Attorney for South Lake Tahoe denies allegations in police shooting civil suit |

Attorney for South Lake Tahoe denies allegations in police shooting civil suit

Adam Jensen
Kris Jackson
Courtesy Photo |

The City of South Lake Tahoe has denied a series of allegations contained in a civil suit filed by the family of a man killed by an on-duty police officer in June.

In a Feb. 25 filing in federal court in Sacramento, attorney Bruce Praet rebutted allegations made by attorney Alan Laskin in a civil suit surrounding the shooting of Kris Jackson. Praet is representing the City of South Lake Tahoe, police chief Brian Uhler and the officer who shot Jackson, Joshua Klinge, in the matter.

Klinge shot Jackson around 2:40 a.m. on June 15 as Jackson was attempting to flee from a room at Tahoe Hacienda Inn. Police had responded to the hotel following a report of a woman screaming. Jackson was unarmed at the time of the shooting, according to Laskin.

Laskin’s suit contends the city, Uhler and Klinge were negligent related to the shooting of Jackson, says the shooting was motivated by prejudice, argues that police deprived Jackson of medical care, maintains the city failed to adequately train police officers and alleges police have shown a pattern of providing misleading information.

Each of the allegations is denied in Praet’s filing.

The actions of Klinge, the city and Uhler were “reasonable, proper, and legal,” and the defendants “acted in good faith, without malice, and within the scope of their duties as police officers and other officials for the City of South Lake Tahoe and as peace officers for the State of California,” according to the February filing.

The filing contends the city had the right to investigate Jackson, as well as use force against him.

“… Defendants allege that if any force was used upon or Plaintiffs’ decedent, said force was caused and necessitated by the unlawful acts of the Plaintiffs and Plaintiffs’ decedent and was necessary and reasonable to protect the Defendants and others,” according to the filing.

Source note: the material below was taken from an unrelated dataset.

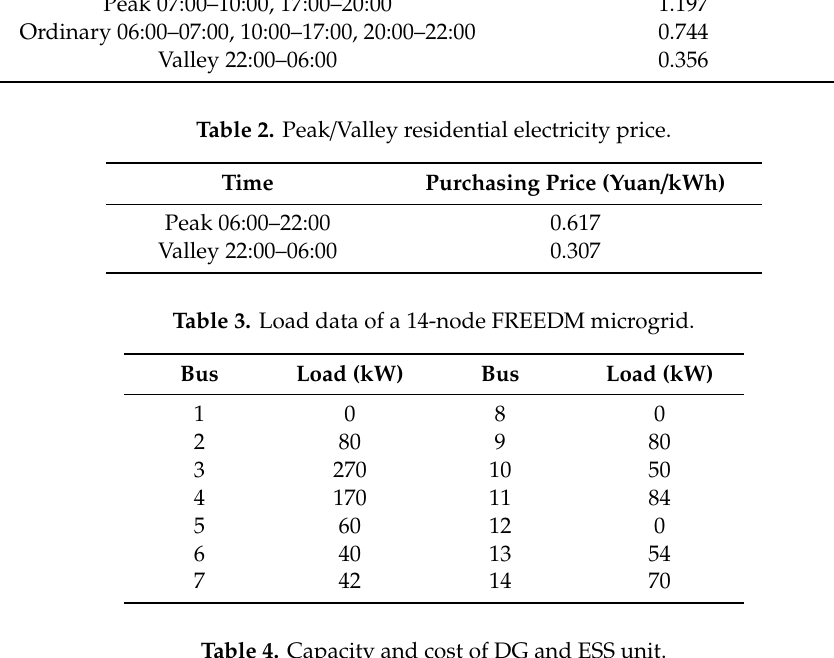
Table 4. Capacity and cost of DG and ESS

The document also reiterates the police department’s contention that Jackson was not denied proper medical assistance following the shooting.

“… none of these Defendants had any duty to administer medical aid or assistance to Plaintiffs’ decedent and, to the extent that any such duty existed, that all Defendants acted reasonably and without gross negligence or deliberate indifference,” according to the filing.

The document also contends Jackson’s parents “did not suffer any detriment or damage in any amount whatsoever or at all,” and any detriment suffered by Jackson and his parents was “unavoidable.”

Any detriment suffered by Jackson’s parents “was voluntarily consented to by the Plaintiffs and Plaintiffs’ decedent” and “was caused solely by reason of Plaintiffs’ and Plaintiffs’ decedent’s wrongful acts and conduct and the willful resistance to a peace officer in the discharge, and attempt to discharge the duty of his office, and not by reason of any unlawful acts or omissions by these Defendants,” according to Praet’s filing.

Laskin’s suit is seeking lost income, medical expenses, funeral costs and punitive damages from the city, Klinge and Uhler.